For this exercise, copy each line of the records that contains the word "echipamentelor".

:::::

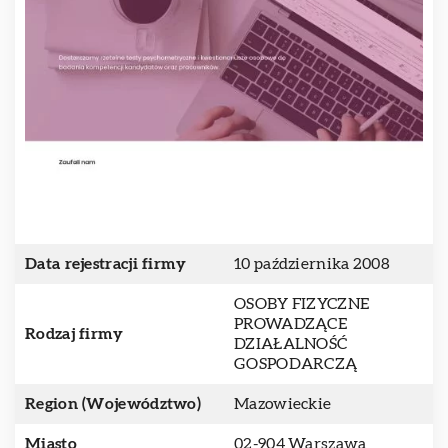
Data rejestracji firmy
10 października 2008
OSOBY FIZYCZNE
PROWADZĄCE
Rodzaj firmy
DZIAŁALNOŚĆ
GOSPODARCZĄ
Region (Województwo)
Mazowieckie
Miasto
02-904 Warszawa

:::::

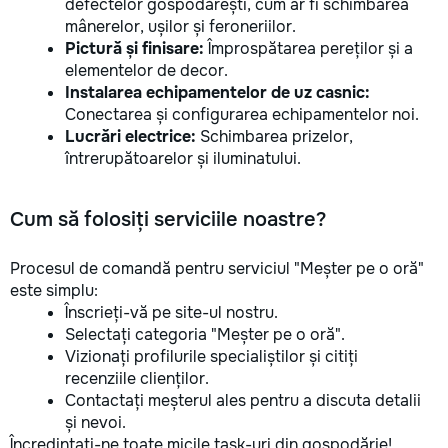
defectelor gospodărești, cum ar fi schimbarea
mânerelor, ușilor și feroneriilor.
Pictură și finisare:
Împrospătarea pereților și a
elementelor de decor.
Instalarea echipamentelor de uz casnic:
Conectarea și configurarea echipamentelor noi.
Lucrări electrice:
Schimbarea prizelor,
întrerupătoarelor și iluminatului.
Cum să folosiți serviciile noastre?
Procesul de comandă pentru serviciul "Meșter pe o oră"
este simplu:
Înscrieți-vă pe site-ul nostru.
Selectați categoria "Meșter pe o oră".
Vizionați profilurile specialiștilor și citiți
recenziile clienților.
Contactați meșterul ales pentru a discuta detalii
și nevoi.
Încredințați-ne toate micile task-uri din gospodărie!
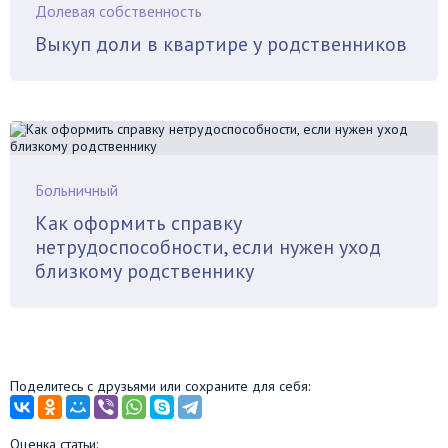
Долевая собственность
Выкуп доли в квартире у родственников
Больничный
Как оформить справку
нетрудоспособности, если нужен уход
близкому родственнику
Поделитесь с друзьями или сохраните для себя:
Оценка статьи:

:::::

Your response.
Instalarea echipamentelor de uz casnic:
Conectarea și configurarea echipamentelor noi.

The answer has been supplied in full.